Are Putin and Xi as Close as Everyone Assumes?

Michael McFaul / McFaul's World
Are Putin and Xi as Close as Everyone Assumes? Russian president Vladimir Putin and Chinese president Xi Jinping. (photo: AP)

Putin's decision to deploy tactical nuclear weapons in Belarus bluntly contradicts a joint statement that he just signed with Xi. Some “friend”!

Did Putin read my last Substack article? The one in which I called the Xi-Putin summit a “big win for Xi” and a “small win for Putin”? (If you missed it, here it is: https://michaelmcfaul.substack.com/p/deliverables-vs-nice-words-reflections.) Maybe Putin wasn’t so thrilled with that assessment. Because over the weekend, Putin struck back against Xi.

While Xi was in Moscow last week, the two leaders signed a joint statement which among other things declared, "All nuclear-weapon states should refrain from deploying nuclear weapons abroad and withdraw nuclear weapons deployed abroad." Putin then announced plans to do the exact opposite over the weekend, agreeing with Belarusian dictator, Mr. Lukashenko, to deploy Russian tactical nuclear weapons in Belarus. Apparently, Putin’s Belarusian buddy is more important to him that his “dear friend,” Xi.

If Putin was planning this move for a while, he could have left that phrase out of the Chinese-Russian joint statement.

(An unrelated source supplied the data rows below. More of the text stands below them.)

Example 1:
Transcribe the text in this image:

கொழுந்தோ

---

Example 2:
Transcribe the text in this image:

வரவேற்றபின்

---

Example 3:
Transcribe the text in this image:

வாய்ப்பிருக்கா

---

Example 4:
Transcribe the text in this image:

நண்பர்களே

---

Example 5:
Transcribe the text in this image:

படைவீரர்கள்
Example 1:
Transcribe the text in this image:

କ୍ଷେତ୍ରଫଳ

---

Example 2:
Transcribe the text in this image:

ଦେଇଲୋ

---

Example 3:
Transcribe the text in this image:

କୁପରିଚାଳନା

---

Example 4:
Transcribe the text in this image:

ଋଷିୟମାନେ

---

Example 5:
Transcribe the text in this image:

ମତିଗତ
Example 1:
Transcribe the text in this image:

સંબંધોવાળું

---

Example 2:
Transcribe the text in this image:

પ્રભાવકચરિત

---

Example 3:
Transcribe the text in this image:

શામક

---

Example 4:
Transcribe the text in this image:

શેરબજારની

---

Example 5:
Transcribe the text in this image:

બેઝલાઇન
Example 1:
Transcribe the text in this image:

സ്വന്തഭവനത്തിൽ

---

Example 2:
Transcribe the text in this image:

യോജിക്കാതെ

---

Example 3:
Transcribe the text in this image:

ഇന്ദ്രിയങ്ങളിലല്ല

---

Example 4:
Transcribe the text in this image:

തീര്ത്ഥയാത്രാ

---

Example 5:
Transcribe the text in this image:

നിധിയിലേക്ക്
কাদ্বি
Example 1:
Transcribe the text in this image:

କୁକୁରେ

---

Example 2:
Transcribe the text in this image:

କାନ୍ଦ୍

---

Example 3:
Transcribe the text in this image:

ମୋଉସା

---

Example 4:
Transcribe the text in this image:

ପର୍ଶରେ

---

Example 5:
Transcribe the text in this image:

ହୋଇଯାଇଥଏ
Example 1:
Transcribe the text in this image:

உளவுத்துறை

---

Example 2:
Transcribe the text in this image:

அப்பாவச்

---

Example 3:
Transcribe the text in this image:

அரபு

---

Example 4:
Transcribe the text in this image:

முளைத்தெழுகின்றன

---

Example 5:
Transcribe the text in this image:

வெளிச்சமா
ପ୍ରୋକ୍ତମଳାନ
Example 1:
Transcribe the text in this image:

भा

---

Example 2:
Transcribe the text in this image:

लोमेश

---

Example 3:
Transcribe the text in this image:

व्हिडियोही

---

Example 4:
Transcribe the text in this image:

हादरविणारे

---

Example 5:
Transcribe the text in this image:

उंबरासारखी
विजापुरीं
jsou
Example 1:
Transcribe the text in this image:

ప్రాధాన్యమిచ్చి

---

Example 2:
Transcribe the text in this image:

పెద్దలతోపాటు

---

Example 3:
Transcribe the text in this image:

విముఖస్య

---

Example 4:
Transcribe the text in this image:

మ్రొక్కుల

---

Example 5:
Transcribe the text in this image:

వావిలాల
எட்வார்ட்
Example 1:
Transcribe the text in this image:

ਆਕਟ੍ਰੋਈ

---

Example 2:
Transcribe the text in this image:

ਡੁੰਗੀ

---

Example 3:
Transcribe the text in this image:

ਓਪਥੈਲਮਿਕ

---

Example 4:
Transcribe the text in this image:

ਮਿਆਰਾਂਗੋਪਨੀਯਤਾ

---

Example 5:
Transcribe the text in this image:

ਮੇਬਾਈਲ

Or he could have waited for a while so that we analysts could have all forgotten about the joint statement as we almost always do with time. There is nothing urgent, after all, about this deployment. Putin has plenty of nuclear weapons with capabilities against Ukraine already. So, the timing seems on purpose. Maybe Putin was so disappointed with the lack of gifts that Xi brought to Moscow – no weapons, no economic assistance, a pledge to buy Russian energy at discounted prices – that he wanted to get back at Xi with the only power card he holds in his hand: nuclear weapons.

Xi cannot be happy. Putin disrespected him. So too did Lukashenko, who Xi just hosted in Beijing at a very fancy summit at which Xi championed China’s “unbreakable” friendship with Belarus. And if Putin felt no obligation to adhere to the part of the resolution, does he feel the same lack of commitment to all the other sections of the joint statement? Are these just meaningless documents to him? I wonder what Xi thinks.

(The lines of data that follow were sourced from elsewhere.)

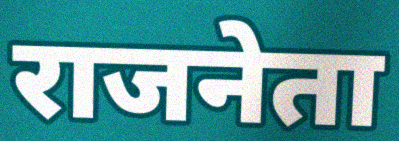
राजनेता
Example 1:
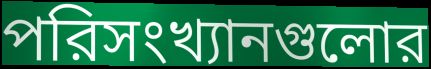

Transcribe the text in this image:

পরিসংখ্যানগুলোর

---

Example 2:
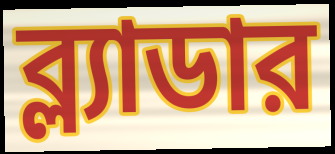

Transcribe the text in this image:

ব্ল্যাডার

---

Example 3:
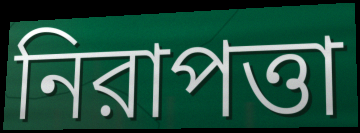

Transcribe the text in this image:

নিরাপত্তা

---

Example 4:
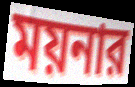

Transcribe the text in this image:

ময়নার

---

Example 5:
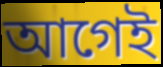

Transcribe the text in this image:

আগেই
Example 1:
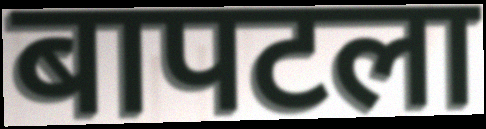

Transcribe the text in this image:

बापटला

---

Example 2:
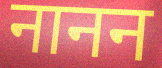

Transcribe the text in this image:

नानन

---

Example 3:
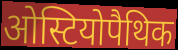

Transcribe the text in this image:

ओस्टियोपैथिक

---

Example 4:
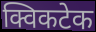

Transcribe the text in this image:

क्विकटेक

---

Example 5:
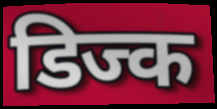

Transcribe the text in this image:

डिज्क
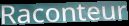
Raconteur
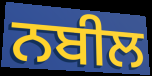
ਨਬੀਲ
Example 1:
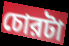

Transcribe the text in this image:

চোরটা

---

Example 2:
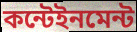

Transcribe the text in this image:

কন্টেইনমেন্ট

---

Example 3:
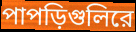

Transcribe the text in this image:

পাপড়িগুলিরে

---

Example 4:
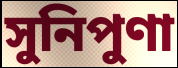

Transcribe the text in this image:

সুনিপুণা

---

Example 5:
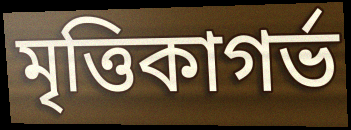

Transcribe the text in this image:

মৃত্তিকাগর্ভ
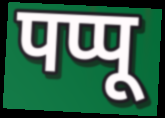
पप्पू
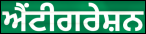
ਐਂਟੀਗਰੇਸ਼ਨ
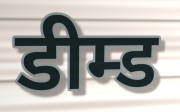
डीम्ड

The Biden administration should try to find out. Now would be a perfect moment for Secretary Blinken to take his postponed trip to Beijing. The United States has an interest in fostering a wedge between Putin’s Russia and Xi’s China. Blinken should travel now.

The Biden administration also should use this moment to finally sanction more Belarusian individuals and companies for supporting Putin’ invasion of Ukraine. They should have done so long ago since Lukashenko has been aiding Putin’s barbaric war from the very beginning. But now is the perfect moment to finally do so. The more and harsher sanctions the better.